ASSIGNED TASK A: Retype the passage about Beijing, starting with "In Beijing, huge" and going on through "US as gifts.".

In Beijing, huge plots of land downtown have been transformed into glistening shopping malls and office towers. I reckoned none of the buildings on the street where I stayed was more than ten years old. Keep in mind Beijing is an ancient city, then you recognize the scale of the changes. These can be good or bad, depending on your perspective. The question lingering in my mind: what sacrifices ordinary citizens had to make for them to happen?

Not interested in international brands that filled downtown to the brim, I ventured out to find remnants of old Beijing. My find? A century-old pastry shop dated back to the Qing Dynasty called Daoxiangcun (稻香村;  roughly translated into “Village of Fragrant Rice”). I liked it so much that I went there multiple times during my stay, and brought some of its products back to the US as gifts.

Daoxiangcun started as a single store but has now grown into hundreds of outlets across China. There are tens of outlets in Beijing alone. It sells all kinds of sweet and salty, probably bad-for-you snacks. Most of them are uniquely Chinese, but there are also many Western items. It allows you to buy only one piece of an item so I got to try MANY things.

SUPPLIED INFORMATION:
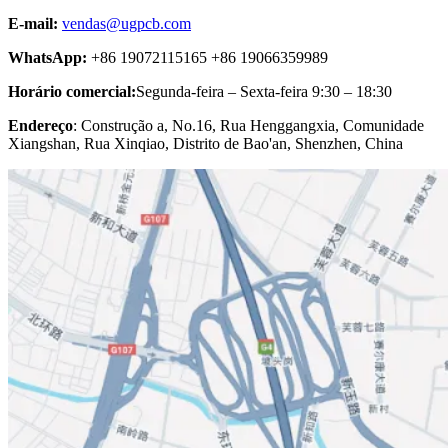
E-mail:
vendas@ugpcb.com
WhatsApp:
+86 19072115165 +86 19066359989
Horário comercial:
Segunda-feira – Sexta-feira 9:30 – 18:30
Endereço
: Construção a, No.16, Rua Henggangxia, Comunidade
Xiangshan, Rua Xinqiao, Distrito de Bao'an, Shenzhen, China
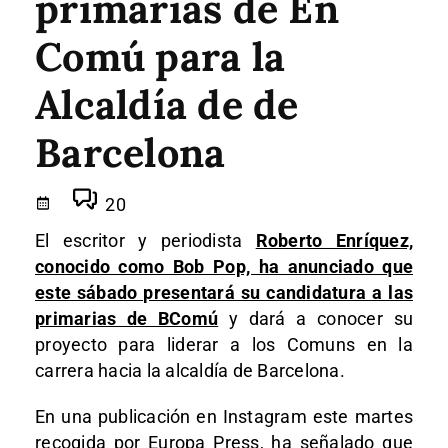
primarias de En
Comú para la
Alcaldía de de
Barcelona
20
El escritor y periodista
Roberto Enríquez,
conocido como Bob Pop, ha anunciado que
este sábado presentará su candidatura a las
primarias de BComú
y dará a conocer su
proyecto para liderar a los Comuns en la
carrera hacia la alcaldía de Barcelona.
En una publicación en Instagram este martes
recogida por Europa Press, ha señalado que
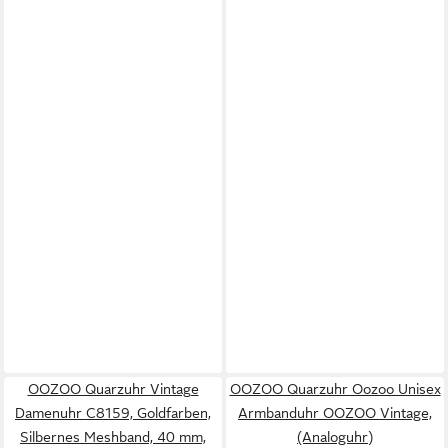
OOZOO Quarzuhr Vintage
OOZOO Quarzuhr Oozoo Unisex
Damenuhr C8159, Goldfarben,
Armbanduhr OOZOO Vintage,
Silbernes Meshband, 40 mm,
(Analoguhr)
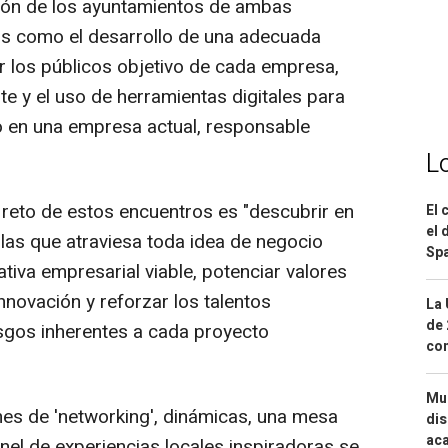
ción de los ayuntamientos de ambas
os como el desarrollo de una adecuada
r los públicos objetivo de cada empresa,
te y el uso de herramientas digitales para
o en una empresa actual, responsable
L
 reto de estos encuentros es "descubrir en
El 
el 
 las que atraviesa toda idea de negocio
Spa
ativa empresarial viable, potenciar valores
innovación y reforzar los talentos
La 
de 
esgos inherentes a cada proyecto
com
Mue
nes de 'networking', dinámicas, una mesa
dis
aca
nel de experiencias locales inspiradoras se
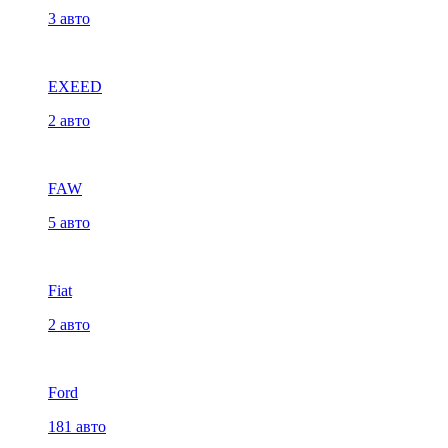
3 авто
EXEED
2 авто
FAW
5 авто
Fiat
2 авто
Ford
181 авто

* * *

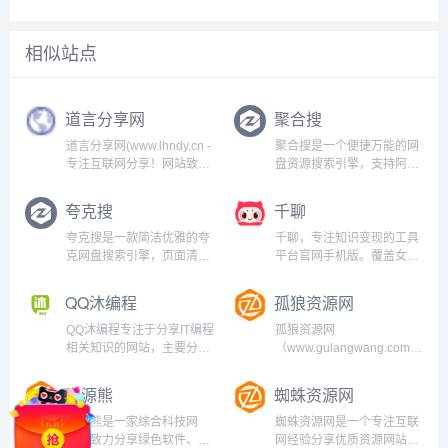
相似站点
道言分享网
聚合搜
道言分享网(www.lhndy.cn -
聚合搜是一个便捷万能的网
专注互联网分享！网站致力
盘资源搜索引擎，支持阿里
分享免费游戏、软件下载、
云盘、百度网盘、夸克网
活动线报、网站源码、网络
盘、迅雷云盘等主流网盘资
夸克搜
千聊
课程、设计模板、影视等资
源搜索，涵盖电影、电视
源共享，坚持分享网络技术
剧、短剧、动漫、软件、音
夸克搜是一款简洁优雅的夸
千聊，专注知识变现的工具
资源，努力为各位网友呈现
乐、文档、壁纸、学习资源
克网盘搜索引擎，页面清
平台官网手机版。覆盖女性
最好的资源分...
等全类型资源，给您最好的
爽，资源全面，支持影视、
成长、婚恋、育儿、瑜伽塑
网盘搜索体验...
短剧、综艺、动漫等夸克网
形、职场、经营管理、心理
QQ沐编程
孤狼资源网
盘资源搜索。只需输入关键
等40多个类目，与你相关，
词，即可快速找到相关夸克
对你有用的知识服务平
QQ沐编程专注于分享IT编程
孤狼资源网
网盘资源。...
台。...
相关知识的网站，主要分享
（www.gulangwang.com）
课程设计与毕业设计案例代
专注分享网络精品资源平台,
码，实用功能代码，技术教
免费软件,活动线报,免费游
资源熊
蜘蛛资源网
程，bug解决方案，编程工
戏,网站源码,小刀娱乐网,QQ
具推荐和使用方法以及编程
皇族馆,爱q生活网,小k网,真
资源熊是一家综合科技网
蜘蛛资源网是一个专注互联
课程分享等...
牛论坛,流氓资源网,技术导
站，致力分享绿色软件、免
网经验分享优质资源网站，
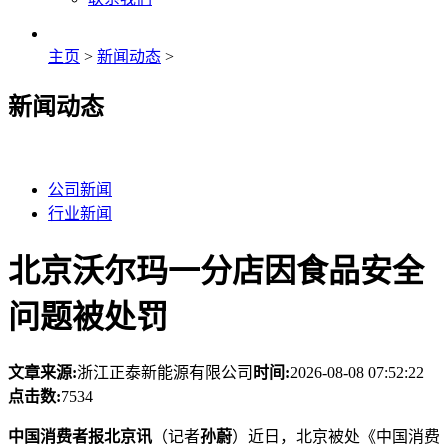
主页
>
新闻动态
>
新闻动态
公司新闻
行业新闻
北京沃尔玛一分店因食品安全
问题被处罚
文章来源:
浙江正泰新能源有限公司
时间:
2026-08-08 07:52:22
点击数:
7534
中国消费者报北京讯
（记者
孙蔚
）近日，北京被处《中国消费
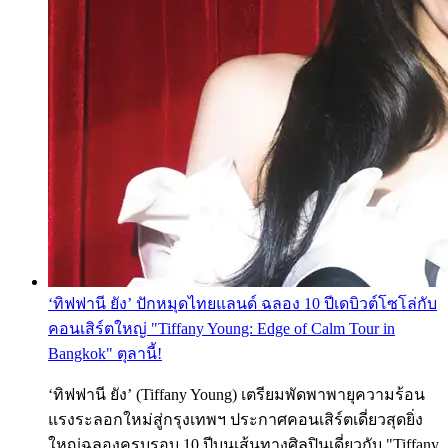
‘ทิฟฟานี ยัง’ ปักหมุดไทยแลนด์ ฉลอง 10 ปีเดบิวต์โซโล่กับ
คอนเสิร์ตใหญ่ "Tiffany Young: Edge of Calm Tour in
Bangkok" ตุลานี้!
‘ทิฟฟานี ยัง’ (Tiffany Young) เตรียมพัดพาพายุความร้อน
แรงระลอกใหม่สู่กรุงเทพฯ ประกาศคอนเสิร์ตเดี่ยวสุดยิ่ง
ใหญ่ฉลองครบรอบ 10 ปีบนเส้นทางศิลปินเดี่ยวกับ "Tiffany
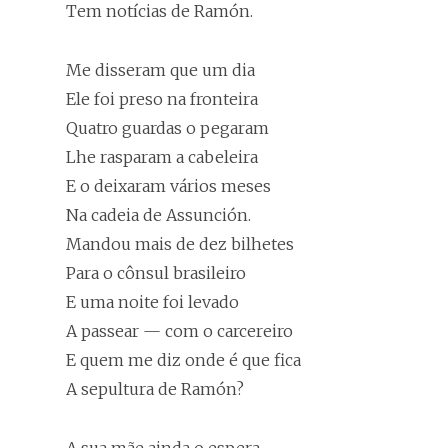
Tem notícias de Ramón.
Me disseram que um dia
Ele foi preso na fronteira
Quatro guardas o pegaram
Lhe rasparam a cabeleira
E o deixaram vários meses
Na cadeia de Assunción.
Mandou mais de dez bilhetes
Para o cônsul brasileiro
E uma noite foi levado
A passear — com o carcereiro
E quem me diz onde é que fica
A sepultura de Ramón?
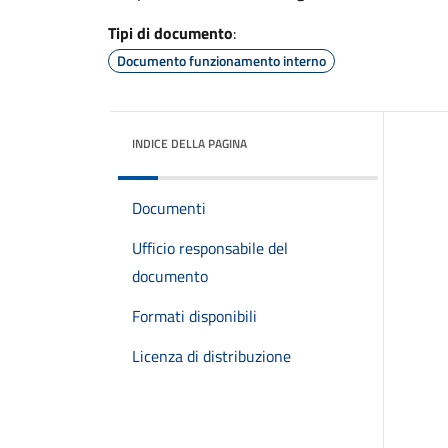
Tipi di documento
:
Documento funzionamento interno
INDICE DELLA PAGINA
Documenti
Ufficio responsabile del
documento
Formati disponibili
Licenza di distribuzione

==

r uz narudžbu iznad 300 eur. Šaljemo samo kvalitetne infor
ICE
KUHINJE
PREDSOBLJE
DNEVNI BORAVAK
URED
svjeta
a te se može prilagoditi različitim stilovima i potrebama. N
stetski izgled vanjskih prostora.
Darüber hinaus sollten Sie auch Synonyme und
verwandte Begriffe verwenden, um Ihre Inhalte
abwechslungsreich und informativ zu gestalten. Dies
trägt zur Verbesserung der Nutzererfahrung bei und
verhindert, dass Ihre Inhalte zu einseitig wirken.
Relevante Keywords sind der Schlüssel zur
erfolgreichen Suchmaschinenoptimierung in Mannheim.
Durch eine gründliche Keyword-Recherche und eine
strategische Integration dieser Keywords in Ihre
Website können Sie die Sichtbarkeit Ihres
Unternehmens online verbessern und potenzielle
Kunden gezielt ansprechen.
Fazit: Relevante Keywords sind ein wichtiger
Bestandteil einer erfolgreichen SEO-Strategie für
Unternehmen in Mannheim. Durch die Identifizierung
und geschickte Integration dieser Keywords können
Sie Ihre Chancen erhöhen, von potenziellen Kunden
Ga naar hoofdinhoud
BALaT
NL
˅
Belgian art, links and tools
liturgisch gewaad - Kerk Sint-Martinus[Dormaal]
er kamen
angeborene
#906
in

ASSIGNED TASK B: Extract every line of the records above that contains the string "sind", treating uppercase and lowercase letters as different.

WRITTEN REPLY A:
In Beijing, huge plots of land downtown have been transformed into glistening shopping malls and office towers. I reckoned none of the buildings on the street where I stayed was more than ten years old. Keep in mind Beijing is an ancient city, then you recognize the scale of the changes. These can be good or bad, depending on your perspective. The question lingering in my mind: what sacrifices ordinary citizens had to make for them to happen?

Not interested in international brands that filled downtown to the brim, I ventured out to find remnants of old Beijing. My find? A century-old pastry shop dated back to the Qing Dynasty called Daoxiangcun (稻香村;  roughly translated into “Village of Fragrant Rice”). I liked it so much that I went there multiple times during my stay, and brought some of its products back to the US as gifts.

WRITTEN REPLY B:
Relevante Keywords sind der Schlüssel zur
Fazit: Relevante Keywords sind ein wichtiger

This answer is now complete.